Hyperparameter Tuning

Overview

Model hyperparameters (learning rate, tree depth, regularization strength, etc.) significantly affect forecast accuracy. The EPF system uses Optuna, a Bayesian optimization framework, to efficiently search the hyperparameter space for each model type.

Why Optuna?

Traditional approaches like grid search or random search are inefficient:

Grid search: Evaluates every combination → exponential in number of parameters
Random search: Better coverage but still wastes evaluations on poor regions
Bayesian optimization (Optuna): Learns which regions are promising and focuses search there

Optuna uses a Tree-structured Parzen Estimator (TPE) to build a probabilistic model of the objective function, suggesting parameter combinations that are likely to improve on the best result so far.

Objective Function

The optimization objective is the mean cross-validated MAE across 5-fold TimeSeriesSplit:

objective = mean(MAE_fold_1, MAE_fold_2, ..., MAE_fold_5)

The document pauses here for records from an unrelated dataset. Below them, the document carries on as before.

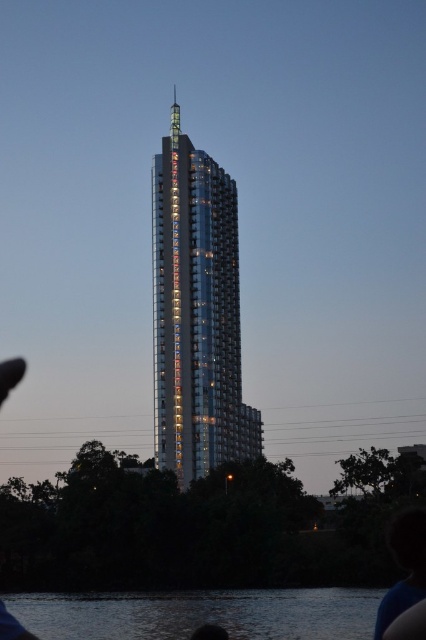
The image size is (426, 640). What do you see at coordinates (196, 314) in the screenshot? I see `shiny metallic building at center` at bounding box center [196, 314].

Who is more forward, (166,211) or (146,637)?

Positioned in front is point (146,637).

Between point (235, 196) and point (278, 618), which one is positioned behind?

The point (235, 196) is behind.

At what (x,y) coordinates should I click in order to perform the action: click on shiny metallic building at center. Please return your answer as a coordinate pair (x, y). Image resolution: width=426 pixels, height=640 pixels. Looking at the image, I should click on (196, 314).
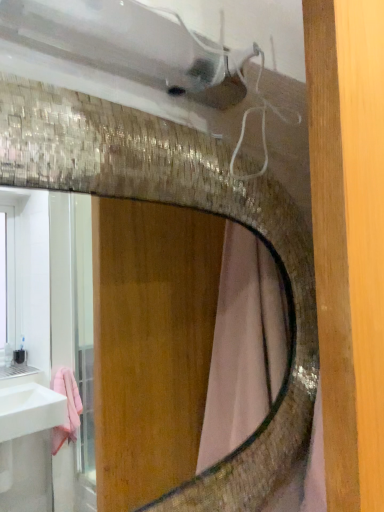
The image size is (384, 512). In order to click on gold mosaic mirror at upper center in this screenshot , I will do `click(146, 351)`.

Image resolution: width=384 pixels, height=512 pixels. What do you see at coordinates (146, 351) in the screenshot?
I see `gold mosaic mirror at upper center` at bounding box center [146, 351].

I want to click on gold mosaic mirror at upper center, so click(146, 351).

This ensures tuned parameters generalize across different time periods rather than overfitting to a single validation window.

Search Spaces

HistGradientBoosting

Parameter	Range	Scale
`max_iter`	200–1500	Linear
`max_depth`	4–12	Linear
`learning_rate`	0.01–0.2	Log
`min_samples_leaf`	5–50	Linear
`l2_regularization`	0.01–10.0	Log
`max_bins`	128–255	Linear

LightGBM

Parameter	Range	Scale
`n_estimators`	200–1500	Linear
`max_depth`	4–12	Linear
`learning_rate`	0.01–0.2	Log
`min_child_samples`	5–50	Linear
`reg_lambda`	0.01–10.0	Log
`reg_alpha`	0.001–1.0	Log
`num_leaves`	20–200	Linear
`subsample`	0.6–1.0	Linear
`colsample_bytree`	0.6–1.0	Linear

XGBoost

Parameter	Range	Scale
`n_estimators`	200–1500	Linear
`max_depth`	4–12	Linear
`learning_rate`	0.01–0.2	Log
`reg_lambda`	0.01–10.0	Log
`reg_alpha`	0.001–1.0	Log
`subsample`	0.6–1.0	Linear
`colsample_bytree`	0.6–1.0	Linear

Log-Scale Parameters

Parameters like learning_rate and reg_lambda are searched on a logarithmic scale because:

The difference between 0.01 and 0.02 is more impactful than between 0.19 and 0.20
Log scale provides uniform coverage across orders of magnitude
Prevents the search from spending too many trials in the high end of the range

Pruning

Optuna supports early pruning of unpromising trials. If a trial’s first 2 CV folds produce a MAE much worse than the current best, the remaining folds are skipped:

Trial 47: fold 1 MAE = 12.5, fold 2 MAE = 11.8
  → Current best: 3.8 MAE
  → Pruned (no chance of beating best)

This significantly reduces tuning time — typically 30–50% of trials are pruned.

Tuning Workflow

1. Define search space for model type
2. Create Optuna study (minimize objective)
3. For each trial (50–200 trials):
   a. Optuna suggests parameter combination
   b. Train model with 5-fold TimeSeriesSplit
   c. Compute mean CV MAE
   d. Report result to Optuna
   e. (Optuna updates its model of the objective function)
4. Extract best parameters
5. Retrain final model with best parameters on full training data
6. Save model + tuned parameters as artifact

Default vs Tuned Parameters

The EPF system ships with carefully chosen default parameters that work well across typical market conditions:

# Defaults (good starting point)
{"max_depth": 8, "learning_rate": 0.05, "n_estimators": 500}

Optuna tuning typically improves MAE by 3–8% over defaults, with the largest gains coming from:

Learning rate + iterations: Finding the optimal trade-off between slow learning (many iterations) and fast learning (fewer iterations)
Regularization: Matching L2 strength to the noise level in the data
Tree complexity: Adjusting depth and leaf count to the signal-to-noise ratio

When to Retune

Hyperparameters should be retuned when:

Market structure changes significantly (new regulations, plant closures)
The feature set is updated (new features added, old features removed)
Model drift persists after retraining with current parameters
Seasonal performance differences suggest one set of parameters doesn’t fit all conditions

Regular retuning (quarterly or after major system changes) keeps parameters aligned with current data characteristics.